El sueño consciente surgirá como una de las vías, y su mención hace que la película roce la percepción alucinada de Alejandro Jodorowsky, cuyos cómics y películas son pensados como vehículos tendientes a alcanzar una promesa trascendente. Si bien Eterno paraíso se propone e incluye tales cuestiones, las más de las veces aparecen como un mecanismo narrativo que, aun cuando permitan el impulso de la historia, no terminan por asumir el desafío. Uno de los ejemplos lo aportan las escenas de sexo entre Esperanza y Pablo, pudorosas, cuando el acto sexual es, simultáneamente, experiencia física y metafísica, acto humano a través del cual el ser se dispersa y reúne. Es esa respiración y estertor, placentero y angustiante –que bien podría tener analogía en los paisajes de óxido y naturaleza del Stalker de Tarkovski-, hacia donde no se decide a ir la película del santafesino. (Stalker, se recordará, guiaba a personajes y espectadores a la Zona, ámbito situado a la manera del otro lado espejo.)

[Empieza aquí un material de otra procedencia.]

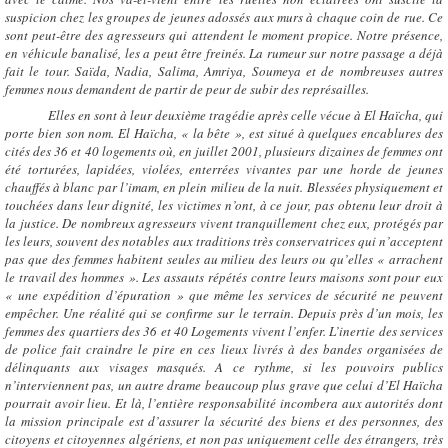
suspicion chez les groupes de jeunes adossés aux murs à chaque coin de rue. Ce
sont peut-être des agresseurs qui attendent le moment propice. Notre présence,
en véhicule banalisé, les a peut être freinés. La rumeur sur notre passage a déjà
fait le tour. Saïda, Nadia, Salima, Amriya, Soumeya et de nombreuses autres
femmes nous demandent de partir de peur de subir des représailles.
Elles en sont à leur deuxième tragédie après celle vécue à El Haïcha, qui
porte bien son nom. El Haïcha, « la bête », est situé à quelques encablures des
cités des 36 et 40 logements où, en juillet 2001, plusieurs dizaines de femmes ont
été torturées, lapidées, violées, enterrées vivantes par une horde de jeunes
chauffés à blanc par l’imam, en plein milieu de la nuit. Blessées physiquement et
touchées dans leur dignité, les victimes n’ont, à ce jour, pas obtenu leur droit à
la justice. De nombreux agresseurs vivent tranquillement chez eux, protégés par
les leurs, souvent des notables aux traditions très conservatrices qui n’acceptent
pas que des femmes habitent seules au milieu des leurs ou qu’elles « arrachent
le travail des hommes ». Les assauts répétés contre leurs maisons sont pour eux
« une expédition d’épuration » que même les services de sécurité ne peuvent
empêcher. Une réalité qui se confirme sur le terrain. Depuis près d’un mois, les
femmes des quartiers des 36 et 40 Logements vivent l’enfer. L’inertie des services
de police fait craindre le pire en ces lieux livrés à des bandes organisées de
délinquants aux visages masqués. A ce rythme, si les pouvoirs publics
n’interviennent pas, un autre drame beaucoup plus grave que celui d’El Haïcha
pourrait avoir lieu. Et là, l’entière responsabilité incombera aux autorités dont
la mission principale est d’assurer la sécurité des biens et des personnes, des
citoyens et citoyennes algériens, et non pas uniquement celle des étrangers, très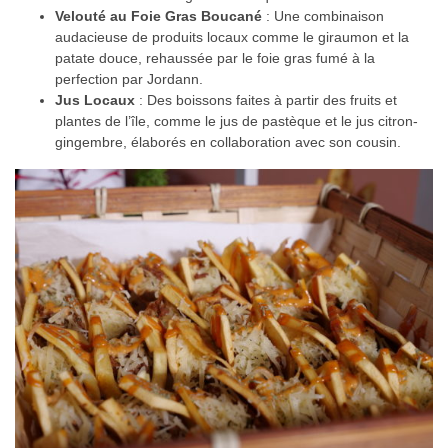
Velouté au Foie Gras Boucané
: Une combinaison
audacieuse de produits locaux comme le giraumon et la
patate douce, rehaussée par le foie gras fumé à la
perfection par Jordann.
Jus Locaux
: Des boissons faites à partir des fruits et
plantes de l’île, comme le jus de pastèque et le jus citron-
gingembre, élaborés en collaboration avec son cousin.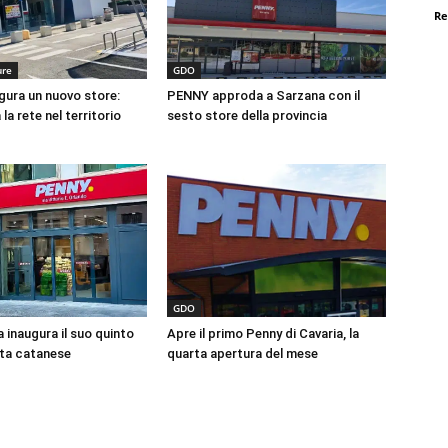
Re
ure
GDO
ura un nuovo store:
PENNY approda a Sarzana con il
la rete nel territorio
sesto store della provincia
GDO
 inaugura il suo quinto
Apre il primo Penny di Cavaria, la
ta catanese
quarta apertura del mese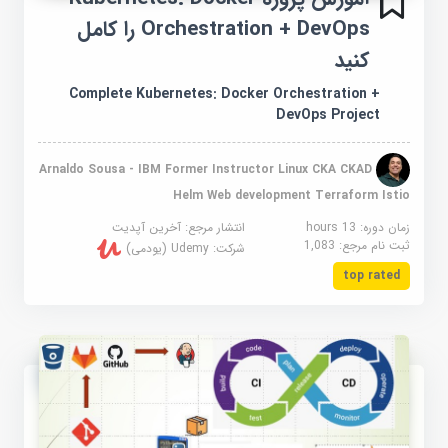
Orchestration + DevOps را کامل
کنید
Complete Kubernetes: Docker Orchestration +
DevOps Project
Arnaldo Sousa - IBM Former Instructor Linux CKA CKAD
Helm Web development Terraform Istio
زمان دوره: 13 hours
انتشار مرجع:
آخرین آپدیت
ثبت نام مرجع:
1,083
شرکت:
Udemy (یودمی)
top rated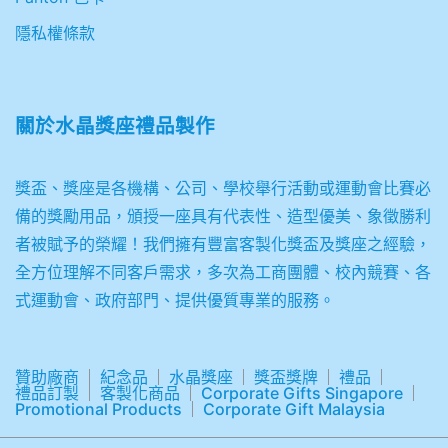
隱私權條款
關於
水晶獎座禮品製作
獎盃、獎座是各機構、公司、學校舉行活動或運動會比賽必
備的獎勵用品，頒授一座具有代表性、造型優美、象徵勝利
者被賦予的榮耀！我們擁有豐富客製化獎盃及獎座之經驗，
全方位理解不同客戶需求，多次為工商團體、校內競賽、各
式運動會、政府部門、提供優質專業的服務。
贊助廠商
紀念品
水晶獎座
獎盃獎牌
禮品
禮品訂製
客製化商品
Corporate Gifts Singapore
Promotional Products
Corporate Gift Malaysia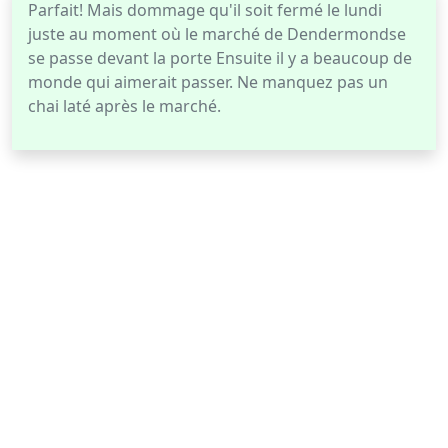
Parfait! Mais dommage qu'il soit fermé le lundi
juste au moment où le marché de Dendermondse
se passe devant la porte Ensuite il y a beaucoup de
monde qui aimerait passer. Ne manquez pas un
chai laté après le marché.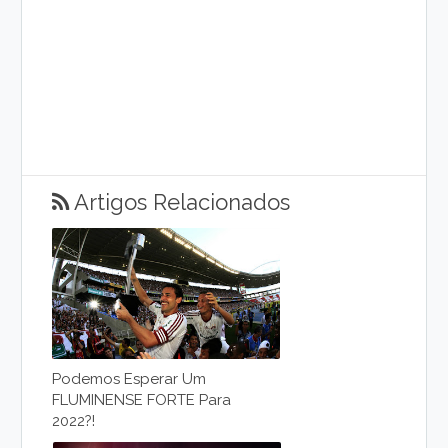
Artigos Relacionados
Podemos Esperar Um
FLUMINENSE FORTE Para
2022?!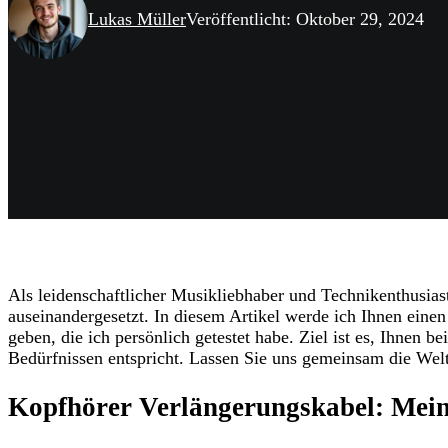
Lukas Müller
Veröffentlicht: Oktober 29, 2024
Als leidenschaftlicher Musikliebhaber und Technikenthusia
auseinandergesetzt. In diesem Artikel werde ich Ihnen einen
geben, die ich persönlich getestet habe. Ziel ist es, Ihnen 
Bedürfnissen entspricht. Lassen Sie uns gemeinsam die Wel
Kopfhörer Verlängerungskabel: Mein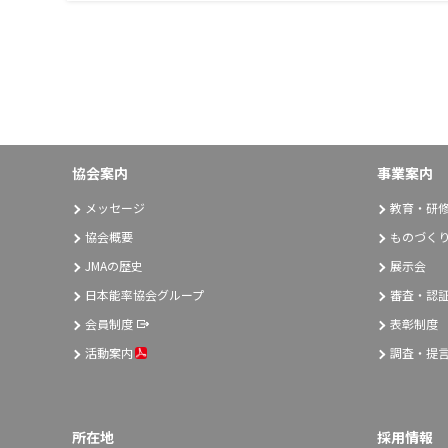
協会案内
事業案内
メッセージ
教育・研
協会概要
ものづく
JMAの歴史
展示会
日本能率協会グループ
審査・認
会員制度
表彰制度
活動案内
調査・提
所在地
採用情報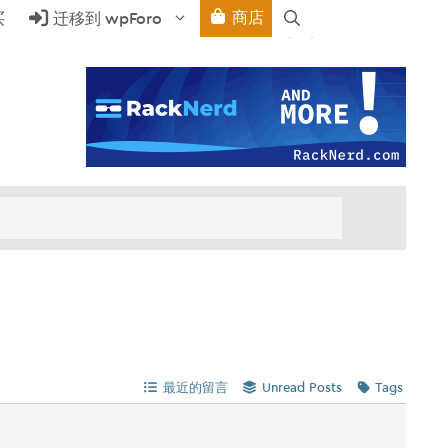
商店
买
迁移到 wpForo
最近的留言
Unread Posts
Tags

Eterno paraíso se vuelve, en ese sentido, demasiado previsible, porque se preocupa por subrayar lo que ya está sugerido: un mismo plano, un mismo diálogo, reiterarán la misma acción del padre, replicada ahora en el hijo. La esposa/madre revive un mismo trauma. De igual manera, allí cuando la alucinación alcance su punto máximo, lo ideal hubiese sido dejar el vuelo a instancias del espectador. La resolución, antes bien, es bastante efectista.
Entre tanto cine preocupado por visitar ese más allá –capacidad que es intrínsecamente cinematográfica, dado su cariz fantasmal-, la luz al final del túnel tiene una fisonomía demasiado determinante. Bien viene recordar –a pesar de no ser lo mejor pensable- en los zapatos de Robin Williams resbalando en el suelo pictórico de Más allá de los sueños; mejor aún en el suicidio del Van Gogh de Kurosawa, vuelto aleteo de cuervos (Dreams); o en esa letanía en forma de viaje final y recuerdo vuelto cine que proponía Hirokazu Koreeda en After Life.